I would like each line of the data that holds the word "want" copied out.

- DATASET RECORDS -
|---|

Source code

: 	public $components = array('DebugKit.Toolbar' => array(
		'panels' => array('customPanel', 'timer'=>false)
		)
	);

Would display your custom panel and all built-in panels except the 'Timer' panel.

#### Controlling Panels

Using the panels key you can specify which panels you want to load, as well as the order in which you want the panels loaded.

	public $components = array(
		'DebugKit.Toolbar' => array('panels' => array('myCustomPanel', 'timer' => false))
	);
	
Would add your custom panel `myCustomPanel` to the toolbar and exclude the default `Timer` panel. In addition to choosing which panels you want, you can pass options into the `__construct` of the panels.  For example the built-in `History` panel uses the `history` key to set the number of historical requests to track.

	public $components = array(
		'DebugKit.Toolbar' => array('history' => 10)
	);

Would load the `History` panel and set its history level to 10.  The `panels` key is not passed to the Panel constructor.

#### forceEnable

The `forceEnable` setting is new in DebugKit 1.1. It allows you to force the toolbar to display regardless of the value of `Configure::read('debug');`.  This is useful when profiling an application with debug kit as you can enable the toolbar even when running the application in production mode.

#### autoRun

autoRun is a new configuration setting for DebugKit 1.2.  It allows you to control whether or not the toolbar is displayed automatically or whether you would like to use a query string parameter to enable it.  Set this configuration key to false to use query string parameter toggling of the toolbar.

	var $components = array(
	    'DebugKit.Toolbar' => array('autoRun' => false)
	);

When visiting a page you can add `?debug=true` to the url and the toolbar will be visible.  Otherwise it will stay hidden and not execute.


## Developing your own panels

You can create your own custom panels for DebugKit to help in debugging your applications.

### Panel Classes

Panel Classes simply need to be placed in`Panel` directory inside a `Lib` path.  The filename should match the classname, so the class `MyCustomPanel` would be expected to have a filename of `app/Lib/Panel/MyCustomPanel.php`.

|---|

- EXERCISE OUTPUT -
Using the panels key you can specify which panels you want to load, as well as the order in which you want the panels loaded.
Would add your custom panel `myCustomPanel` to the toolbar and exclude the default `Timer` panel. In addition to choosing which panels you want, you can pass options into the `__construct` of the panels.  For example the built-in `History` panel uses the `history` key to set the number of historical requests to track.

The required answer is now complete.